SANDY TWP. A group of local residents have developed a Facebook page supporting Issue 41, the police levy for Sandy Township.
Sarah Nelson, executive chairperson of the Sandy Valley Drug Awareness Initiative, spoke to Sandy Township trustees on Monday, informing them of the new Facebook page and expressing her support for the levy.
"Our police protection is one in 1,000," she said.
Nelson also pointed out the support from Police Chief Jeff Hager in the development and growth of the Sandy Valley Drug Awareness Initiative.
"What started as a Facebook page two years ago has grown into a coalition," she said. "Chief Hager has been instrumental in that growth."
Hager also attended sessions in Columbus for the development of the coalition. It is a rare occurrence for a police chief to be so involved, state officials told Nelson.
"Without our police protection, I am not going to feel safe," Nelson said. "If we have to rely on the sheriff, we may not get any response. That is not OK."
Nelson said she would also worry about the safety of her young son. She also pointed out that the growing problems of opiate abuse has brought with it an increase in crime, including in Sandy Township.
"If you look at the cost vs. the benefits we receive, it is worth it," she said. "We cannot afford to lose our police protection in our quaint township. We must support it."
Trustee Scott Welker read the monthly report from Hager, which noted 108 calls for service in the township in the month of August.
"There also were 96 calls in July," Trustee Robert Fallot added. "This is not a fluke."
While most villages and townships have a solicitor or retained attorney, Sandy Township does not. As a result, township officials had to retain an attorney to handle the legal process associated with placing a 3-mill levy on the November ballot.
Sandy Township has contracted with the Magnolia Police Department for police protection since 1998 from a general fund that has been augmented by tipping fees collected from Waste Management American Landfill.
Voters in Sandy Township will be asked to approve a five-year, 3-mill police levy on the general election ballot that will generate approximately $120,000 for police protection in the township.

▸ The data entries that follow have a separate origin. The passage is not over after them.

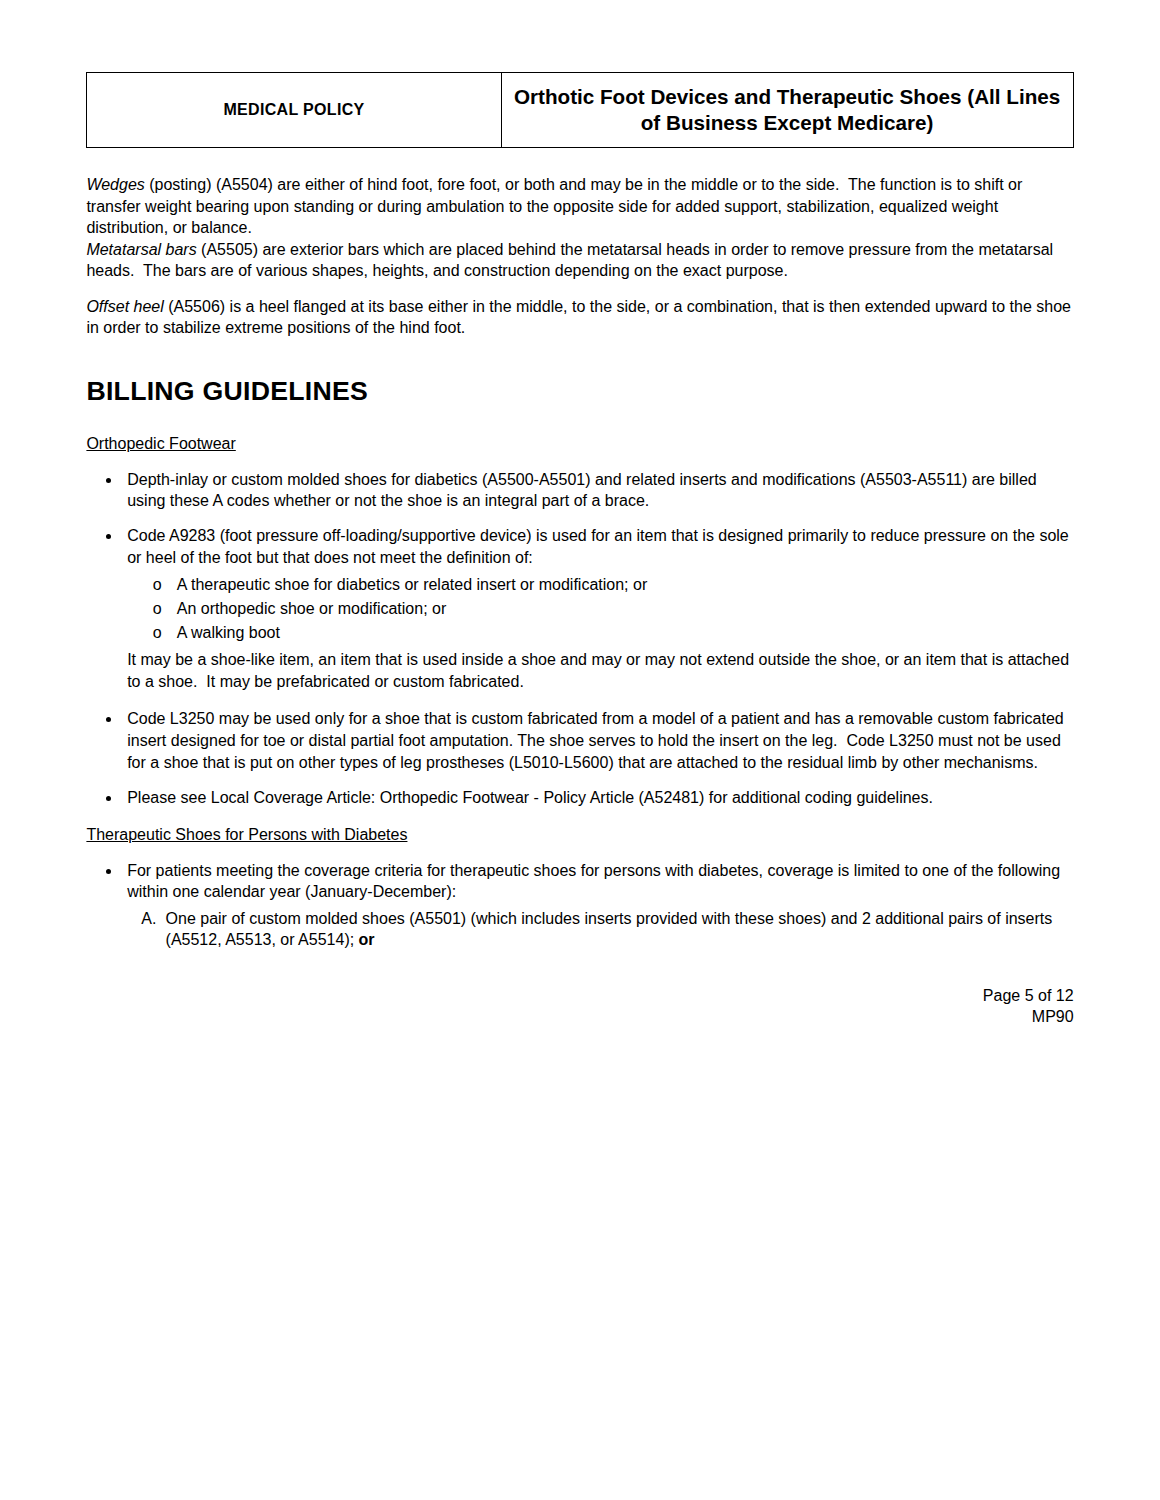| MEDICAL POLICY | Orthotic Foot Devices and Therapeutic Shoes (All Lines of Business Except Medicare) |
Wedges (posting) (A5504) are either of hind foot, fore foot, or both and may be in the middle or to the side. The function is to shift or transfer weight bearing upon standing or during ambulation to the opposite side for added support, stabilization, equalized weight distribution, or balance.
Metatarsal bars (A5505) are exterior bars which are placed behind the metatarsal heads in order to remove pressure from the metatarsal heads. The bars are of various shapes, heights, and construction depending on the exact purpose.
Offset heel (A5506) is a heel flanged at its base either in the middle, to the side, or a combination, that is then extended upward to the shoe in order to stabilize extreme positions of the hind foot.
BILLING GUIDELINES
Orthopedic Footwear
Depth-inlay or custom molded shoes for diabetics (A5500-A5501) and related inserts and modifications (A5503-A5511) are billed using these A codes whether or not the shoe is an integral part of a brace.
Code A9283 (foot pressure off-loading/supportive device) is used for an item that is designed primarily to reduce pressure on the sole or heel of the foot but that does not meet the definition of:
A therapeutic shoe for diabetics or related insert or modification; or
An orthopedic shoe or modification; or
A walking boot
It may be a shoe-like item, an item that is used inside a shoe and may or may not extend outside the shoe, or an item that is attached to a shoe. It may be prefabricated or custom fabricated.
Code L3250 may be used only for a shoe that is custom fabricated from a model of a patient and has a removable custom fabricated insert designed for toe or distal partial foot amputation. The shoe serves to hold the insert on the leg. Code L3250 must not be used for a shoe that is put on other types of leg prostheses (L5010-L5600) that are attached to the residual limb by other mechanisms.
Please see Local Coverage Article: Orthopedic Footwear - Policy Article (A52481) for additional coding guidelines.
Therapeutic Shoes for Persons with Diabetes
For patients meeting the coverage criteria for therapeutic shoes for persons with diabetes, coverage is limited to one of the following within one calendar year (January-December):
One pair of custom molded shoes (A5501) (which includes inserts provided with these shoes) and 2 additional pairs of inserts (A5512, A5513, or A5514); or
Page 5 of 12
MP90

Trustee Bruce Weisburn noted that the township has contracted with the Magnolia Police Department for 18 years for police protection in the township. While the protection is not 24/7, it is close, and personnel can be quickly dispatched in case of an emergency.
Under the basic protection from the Stark County Sheriff's Office, it could take up to three days for a deputy to respond to take a report.
The township has relied on tipping fees from American Landfill to fund its police contract, but in recent years those fees have decreased dramatically. The fees are derived from taxes collected for each ton deposited in the landfill. The township receives 25 cents for each ton.
Nelson also asked trustees about their plans for a resolution to prohibit the establishment and operation of medical marijuana cultivation in the township.
Trustees passed a resolution to have legal counsel review a resolution to be adopted at an upcoming meeting.
"We want to be proactive," Fallot said. "At this point, we don't know what we can do legally."
In other business, trustees:
PAID bills totaling $12,129.93.
HEARD a Blue Star Memorial dedication ceremony will be held at 5 p.m. Sept. 28 in Mohawk Community Park in Waynesburg. It is hosted by the Mohawk Trail Garden Club, which has been instrumental in securing the monument.
HEARD the Road Department continues to perform mowing.
LEARNED that Stark County has completed bridge work on Wiandt Street SE. The bridge spans the Indian Run Creek.
ANNOUNCED that public meetings will be held at 10 a.m. and 6 p.m. Oct. 12 at the township hall to discuss gas and electric aggregation. Fallot urged anyone with questions to bring a copy of their bill.
The next regular meeting is set for 7:30 p.m. Oct. 3 at township hall.